Images with pose keypoints:
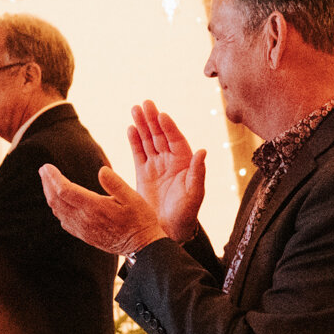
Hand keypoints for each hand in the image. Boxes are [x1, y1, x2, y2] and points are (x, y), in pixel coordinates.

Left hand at [40, 163, 168, 257]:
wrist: (142, 247)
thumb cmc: (140, 220)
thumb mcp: (134, 198)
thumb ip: (116, 184)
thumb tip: (101, 170)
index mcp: (95, 207)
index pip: (64, 190)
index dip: (53, 178)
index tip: (46, 167)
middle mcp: (85, 219)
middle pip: (56, 200)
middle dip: (47, 183)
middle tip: (43, 170)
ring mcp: (83, 229)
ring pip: (58, 210)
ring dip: (50, 195)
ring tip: (48, 182)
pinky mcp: (84, 236)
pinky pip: (64, 221)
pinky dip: (57, 208)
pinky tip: (59, 202)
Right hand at [127, 101, 206, 242]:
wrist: (168, 230)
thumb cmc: (186, 214)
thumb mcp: (195, 194)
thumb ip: (198, 172)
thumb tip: (203, 151)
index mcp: (185, 163)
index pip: (176, 140)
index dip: (169, 127)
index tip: (162, 115)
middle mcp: (171, 161)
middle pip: (161, 135)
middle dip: (153, 119)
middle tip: (145, 103)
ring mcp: (156, 165)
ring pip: (148, 140)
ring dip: (142, 125)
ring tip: (135, 109)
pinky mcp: (143, 173)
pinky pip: (138, 152)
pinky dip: (134, 140)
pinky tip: (130, 128)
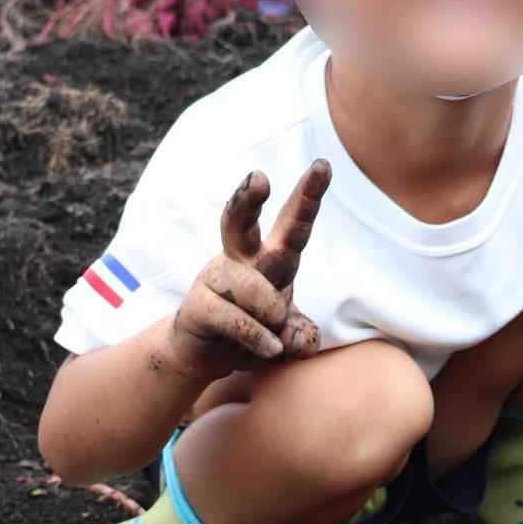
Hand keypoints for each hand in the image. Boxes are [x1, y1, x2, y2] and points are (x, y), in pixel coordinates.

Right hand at [159, 161, 330, 380]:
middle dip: (249, 199)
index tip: (323, 165)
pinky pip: (238, 320)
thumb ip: (300, 334)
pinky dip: (259, 338)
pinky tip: (271, 349)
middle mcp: (240, 259)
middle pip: (242, 222)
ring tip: (274, 337)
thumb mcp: (286, 334)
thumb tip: (295, 339)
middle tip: (259, 178)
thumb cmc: (251, 332)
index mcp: (267, 257)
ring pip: (257, 291)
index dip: (307, 197)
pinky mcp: (199, 305)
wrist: (202, 357)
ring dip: (274, 318)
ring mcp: (215, 278)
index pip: (291, 224)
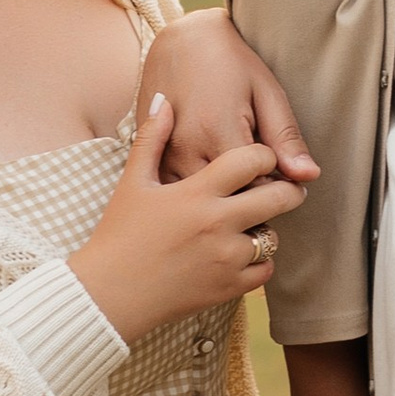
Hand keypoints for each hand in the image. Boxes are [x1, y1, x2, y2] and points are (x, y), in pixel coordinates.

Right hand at [68, 99, 299, 341]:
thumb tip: (163, 99)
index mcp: (196, 191)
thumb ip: (153, 138)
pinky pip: (264, 271)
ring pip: (272, 236)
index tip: (261, 159)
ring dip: (266, 228)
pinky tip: (242, 252)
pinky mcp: (226, 289)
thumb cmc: (117, 234)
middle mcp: (217, 223)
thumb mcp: (131, 182)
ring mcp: (224, 258)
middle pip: (278, 197)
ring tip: (254, 222)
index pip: (253, 160)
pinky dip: (259, 262)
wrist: (106, 296)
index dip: (264, 156)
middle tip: (285, 186)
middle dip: (288, 189)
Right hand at [137, 10, 320, 191]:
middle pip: (227, 202)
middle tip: (261, 178)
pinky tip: (209, 180)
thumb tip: (308, 176)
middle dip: (250, 199)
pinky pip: (178, 197)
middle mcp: (185, 150)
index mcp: (217, 132)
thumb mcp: (265, 91)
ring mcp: (162, 158)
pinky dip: (196, 196)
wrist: (180, 41)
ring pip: (200, 206)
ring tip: (235, 177)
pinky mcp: (147, 163)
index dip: (276, 187)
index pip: (258, 189)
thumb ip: (285, 137)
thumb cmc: (230, 62)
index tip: (283, 176)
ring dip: (221, 201)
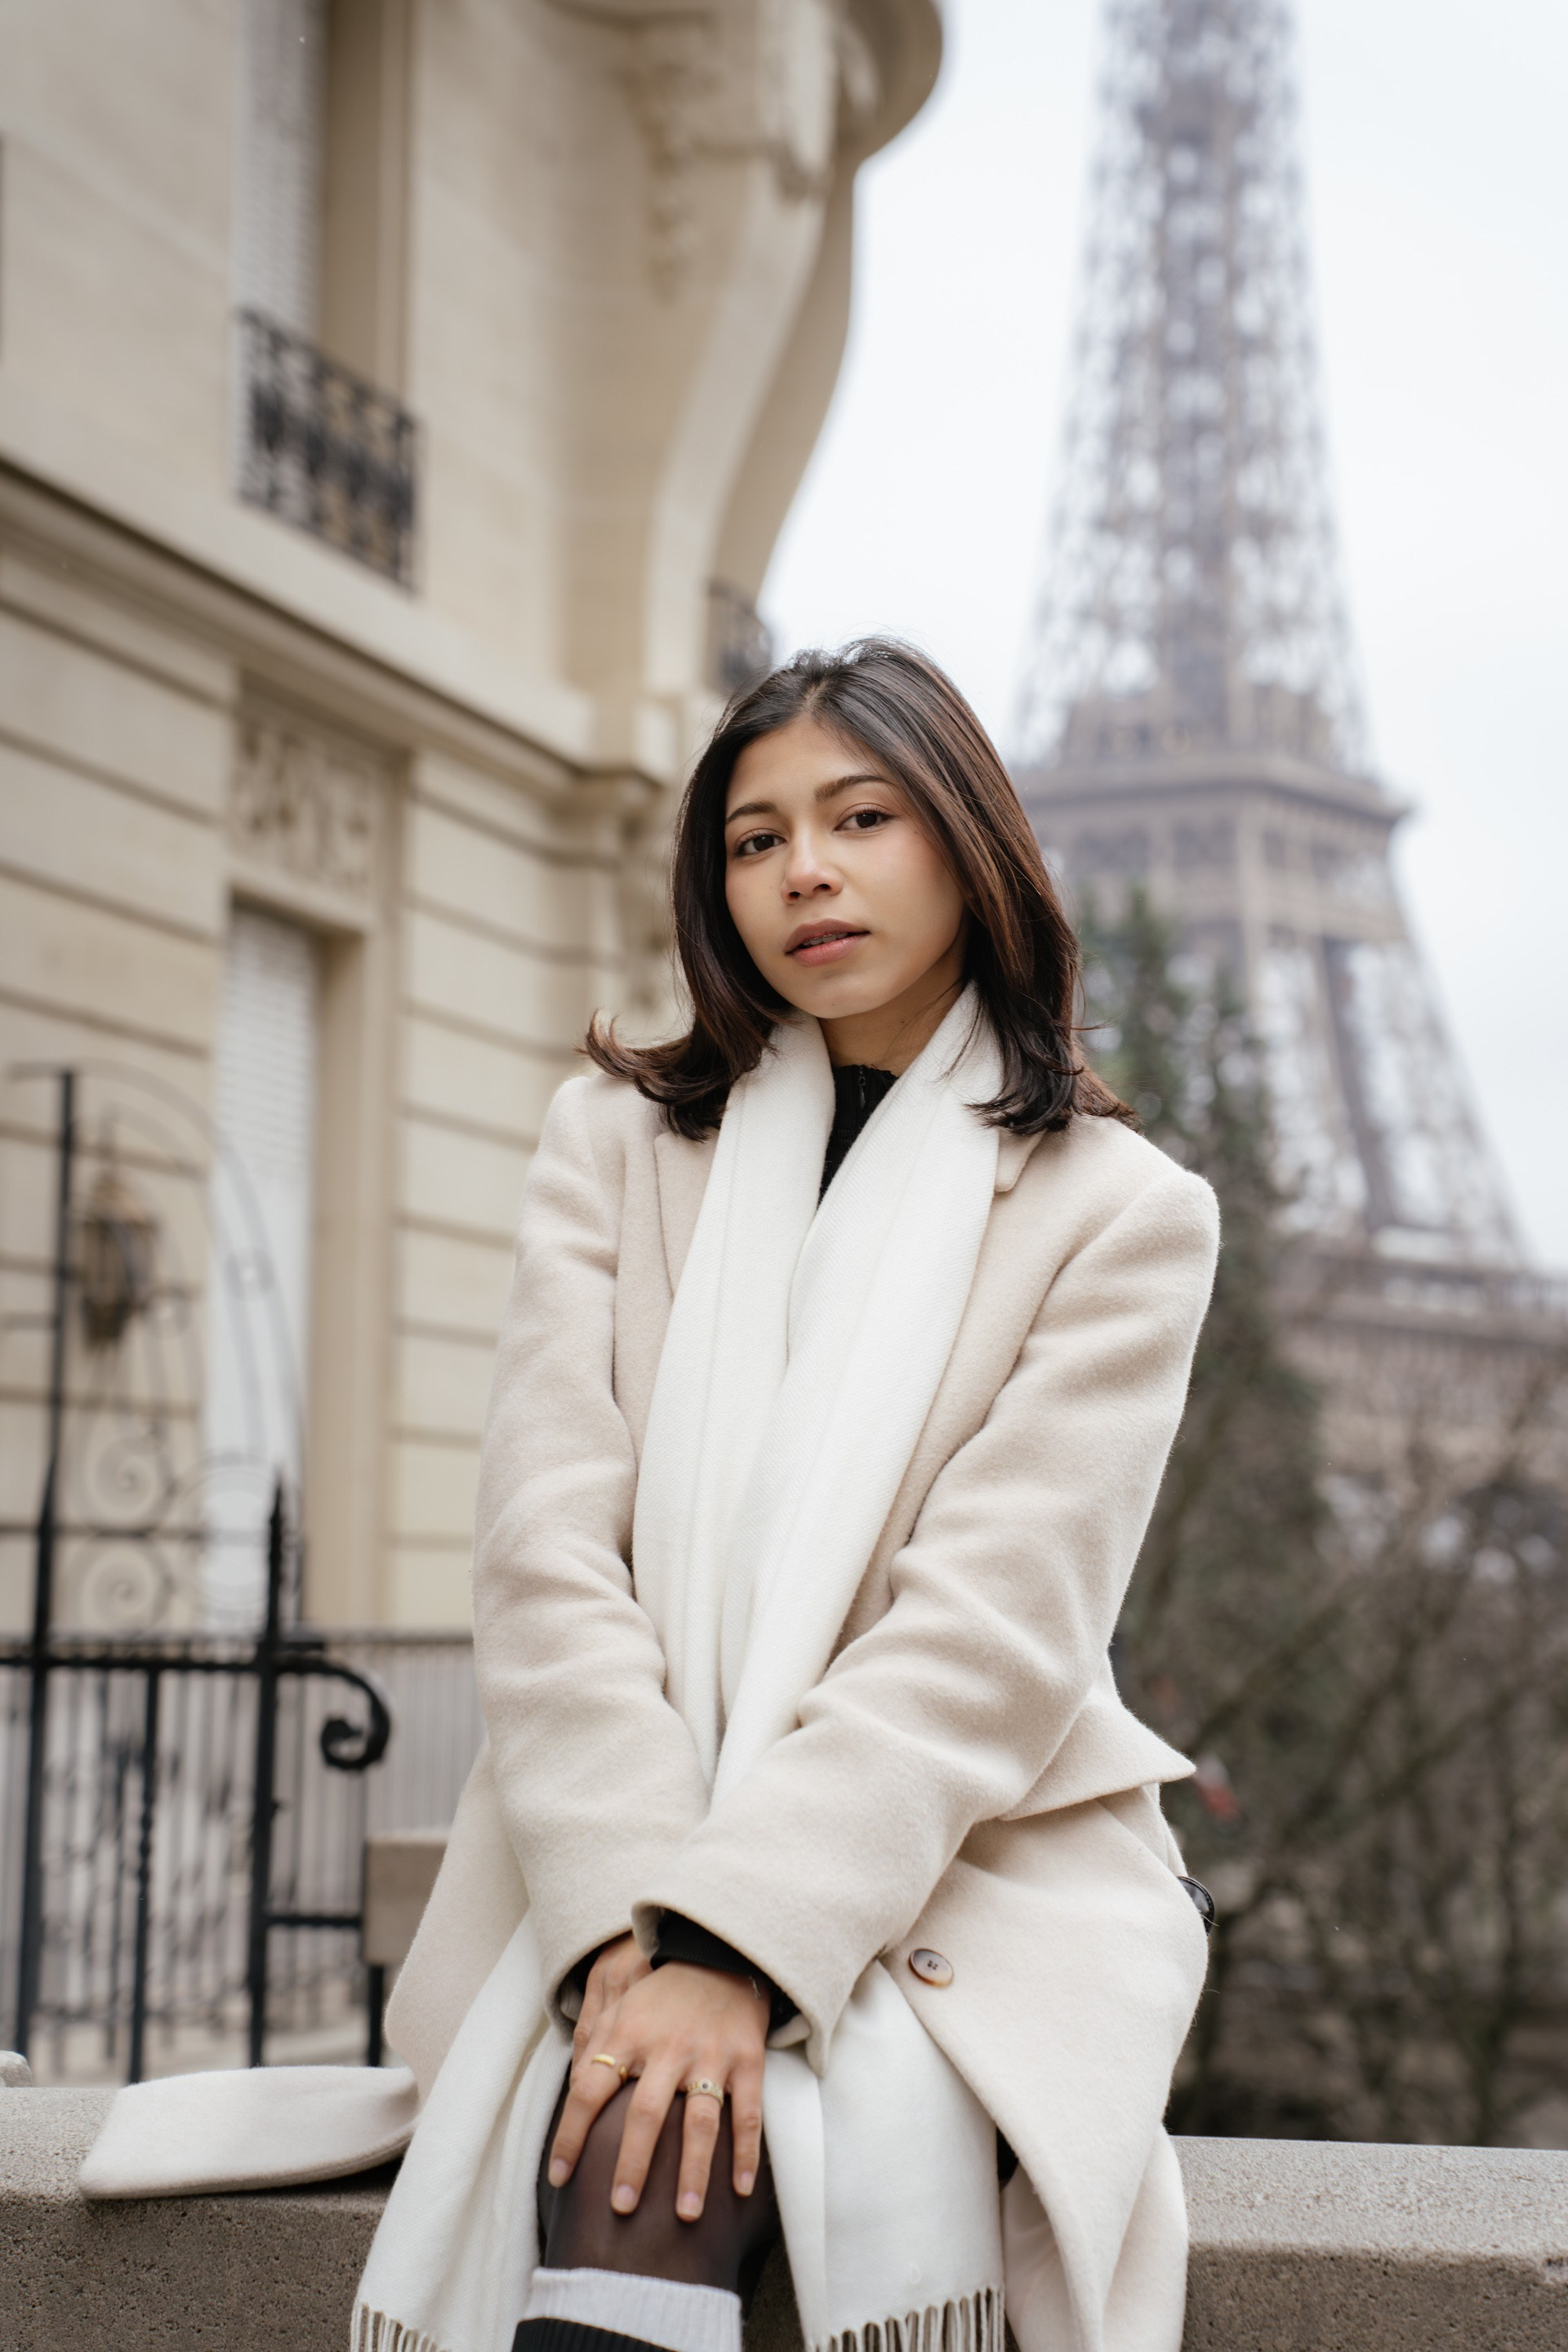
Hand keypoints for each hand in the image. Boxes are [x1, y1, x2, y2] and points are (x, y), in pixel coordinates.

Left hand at [549, 1960, 768, 2221]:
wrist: (722, 1954)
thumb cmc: (662, 1991)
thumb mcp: (620, 2006)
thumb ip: (594, 2047)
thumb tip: (571, 2094)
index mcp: (629, 2034)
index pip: (589, 2091)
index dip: (570, 2136)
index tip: (559, 2178)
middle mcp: (668, 2048)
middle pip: (645, 2113)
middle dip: (633, 2164)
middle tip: (621, 2209)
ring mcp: (710, 2055)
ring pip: (701, 2121)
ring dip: (693, 2170)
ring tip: (685, 2215)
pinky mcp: (747, 2059)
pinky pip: (748, 2112)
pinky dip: (747, 2152)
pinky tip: (742, 2188)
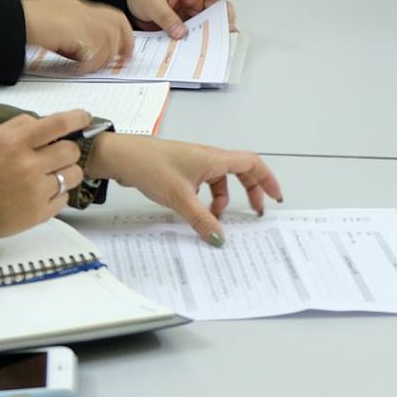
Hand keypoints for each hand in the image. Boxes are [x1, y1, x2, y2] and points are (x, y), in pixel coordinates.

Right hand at [0, 110, 91, 237]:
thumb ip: (21, 126)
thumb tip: (48, 122)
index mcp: (15, 142)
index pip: (58, 124)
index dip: (77, 118)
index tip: (84, 118)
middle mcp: (29, 165)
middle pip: (71, 151)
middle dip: (67, 151)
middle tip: (56, 156)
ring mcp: (36, 191)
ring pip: (73, 175)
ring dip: (67, 173)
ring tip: (51, 176)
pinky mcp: (40, 213)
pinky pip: (64, 198)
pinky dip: (56, 194)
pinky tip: (41, 193)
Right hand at [21, 0, 133, 70]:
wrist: (7, 18)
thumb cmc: (20, 24)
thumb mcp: (50, 28)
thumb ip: (68, 38)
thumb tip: (82, 55)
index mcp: (74, 5)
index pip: (108, 15)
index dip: (119, 31)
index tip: (121, 48)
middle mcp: (80, 8)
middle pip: (117, 21)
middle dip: (125, 41)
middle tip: (124, 60)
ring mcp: (78, 18)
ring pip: (109, 36)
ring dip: (107, 55)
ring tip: (98, 67)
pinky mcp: (73, 30)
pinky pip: (95, 48)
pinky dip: (93, 61)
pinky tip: (83, 69)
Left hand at [90, 134, 284, 244]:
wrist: (122, 157)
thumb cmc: (151, 166)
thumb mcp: (180, 198)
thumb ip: (202, 220)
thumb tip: (219, 239)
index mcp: (214, 159)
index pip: (252, 164)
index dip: (267, 179)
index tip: (275, 197)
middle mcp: (208, 158)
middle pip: (239, 173)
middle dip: (249, 193)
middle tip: (253, 213)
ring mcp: (195, 164)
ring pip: (219, 182)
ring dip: (221, 201)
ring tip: (213, 220)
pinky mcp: (182, 171)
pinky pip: (204, 186)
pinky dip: (205, 200)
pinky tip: (196, 213)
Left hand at [127, 0, 246, 36]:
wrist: (130, 2)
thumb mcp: (151, 2)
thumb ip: (165, 17)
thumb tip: (180, 33)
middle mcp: (194, 0)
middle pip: (217, 9)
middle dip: (224, 19)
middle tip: (227, 30)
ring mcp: (191, 14)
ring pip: (209, 24)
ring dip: (213, 34)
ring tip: (217, 45)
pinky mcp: (186, 27)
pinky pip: (197, 35)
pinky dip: (200, 42)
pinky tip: (202, 50)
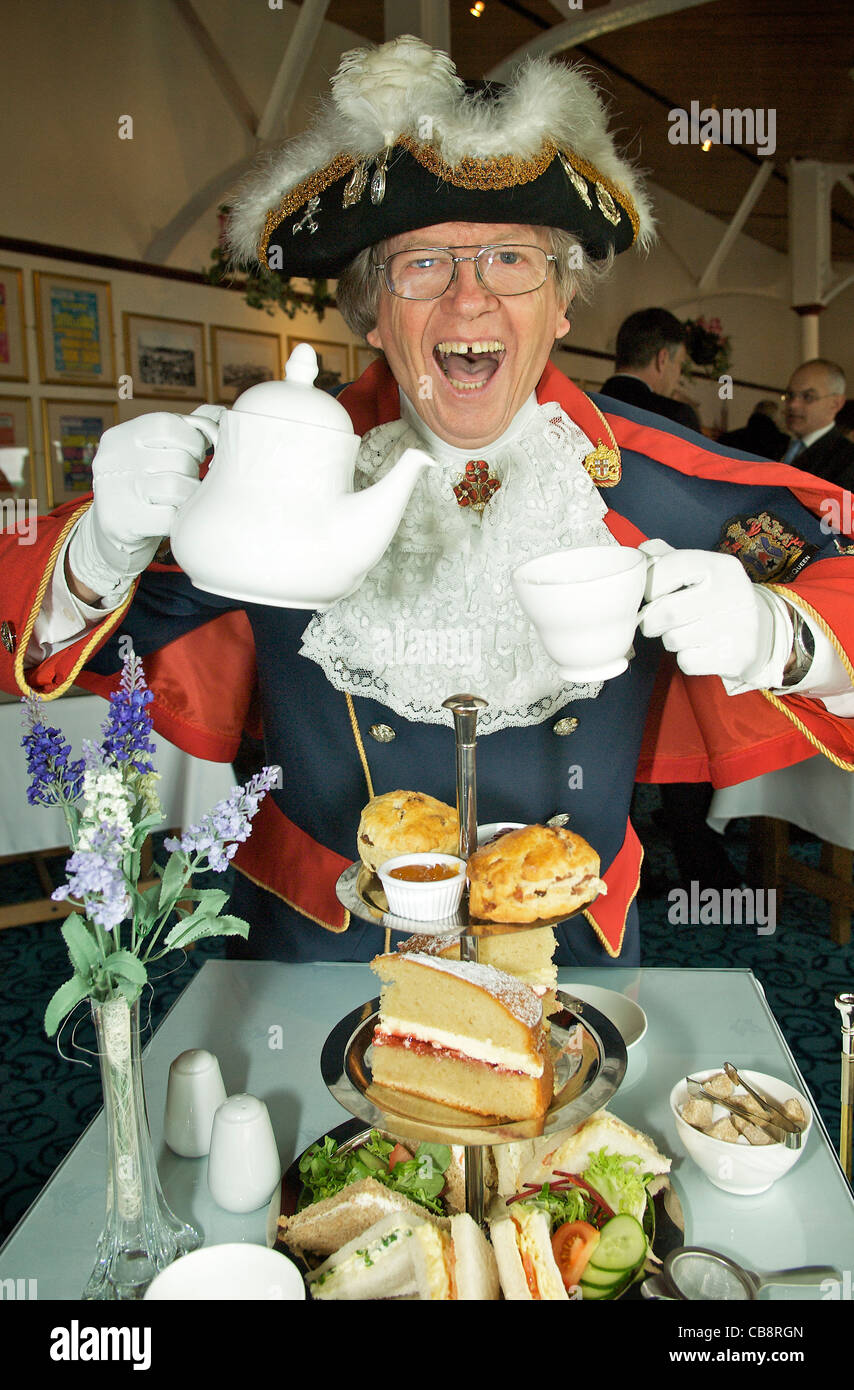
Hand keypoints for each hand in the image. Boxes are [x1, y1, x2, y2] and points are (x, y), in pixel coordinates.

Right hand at [68, 406, 223, 596]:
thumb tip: (219, 412)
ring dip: (188, 497)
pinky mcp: (121, 522)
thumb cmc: (143, 488)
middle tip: (183, 482)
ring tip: (179, 501)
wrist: (111, 535)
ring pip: (178, 487)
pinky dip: (179, 520)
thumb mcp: (154, 454)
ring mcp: (114, 491)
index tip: (195, 453)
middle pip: (179, 458)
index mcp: (119, 437)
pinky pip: (171, 517)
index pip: (167, 424)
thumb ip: (184, 431)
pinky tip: (171, 519)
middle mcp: (112, 460)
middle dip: (192, 472)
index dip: (192, 439)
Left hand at [637, 539, 776, 680]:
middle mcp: (732, 593)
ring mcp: (737, 627)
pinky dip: (685, 658)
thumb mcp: (700, 570)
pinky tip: (700, 648)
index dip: (650, 585)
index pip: (667, 568)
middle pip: (666, 611)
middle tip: (658, 620)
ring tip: (686, 632)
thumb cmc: (716, 597)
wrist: (760, 630)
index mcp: (720, 566)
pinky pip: (686, 661)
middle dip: (652, 620)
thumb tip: (640, 554)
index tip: (653, 593)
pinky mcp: (735, 657)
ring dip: (669, 639)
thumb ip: (667, 558)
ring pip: (673, 639)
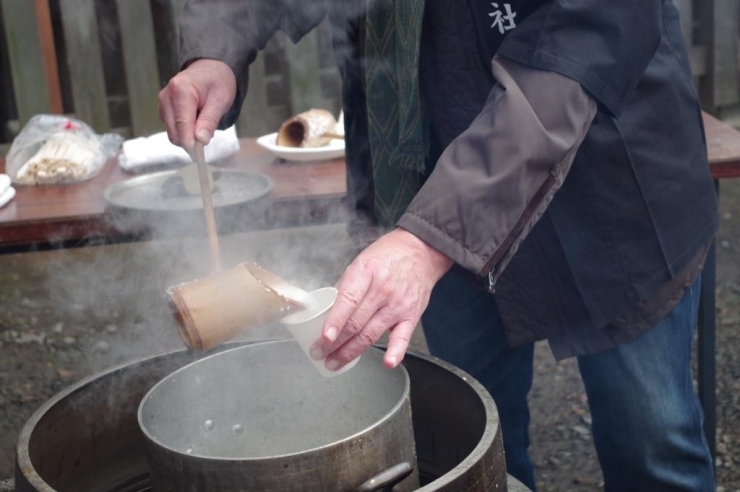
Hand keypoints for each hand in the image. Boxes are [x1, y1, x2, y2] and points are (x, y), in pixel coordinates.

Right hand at [158, 59, 236, 149]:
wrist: (211, 67)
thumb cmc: (218, 81)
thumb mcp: (220, 100)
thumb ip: (209, 121)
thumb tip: (200, 141)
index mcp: (181, 91)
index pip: (182, 125)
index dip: (190, 144)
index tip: (199, 156)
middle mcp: (167, 96)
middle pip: (174, 132)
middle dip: (190, 140)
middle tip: (207, 136)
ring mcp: (163, 102)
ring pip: (172, 132)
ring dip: (188, 135)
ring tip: (203, 122)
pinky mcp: (164, 108)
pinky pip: (173, 128)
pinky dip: (185, 130)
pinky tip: (196, 120)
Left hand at [309, 228, 452, 370]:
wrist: (422, 252)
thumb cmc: (388, 255)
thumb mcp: (361, 261)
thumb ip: (345, 286)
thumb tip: (328, 311)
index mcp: (366, 273)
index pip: (348, 301)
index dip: (335, 321)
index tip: (323, 337)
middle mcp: (382, 290)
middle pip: (356, 323)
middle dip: (334, 343)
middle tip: (319, 353)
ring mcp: (398, 305)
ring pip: (371, 334)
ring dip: (350, 352)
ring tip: (334, 362)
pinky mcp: (411, 316)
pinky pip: (403, 337)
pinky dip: (396, 352)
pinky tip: (387, 363)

(Try it):
The answer should contain nothing but the lines from the top of the data above through the line containing "thumb tip: (101, 170)", copied exactly, with no images.

(Response area):
Hand keypoints for each hand in the image. Boxes are [x1, y1, x2, y2] and points are (x, y), in pixel coordinates.

Left hand at [40, 163, 168, 257]:
wrist: (142, 247)
thumb cmc: (140, 220)
thumb mcp: (134, 198)
thumb ip: (116, 184)
thumb tip: (101, 170)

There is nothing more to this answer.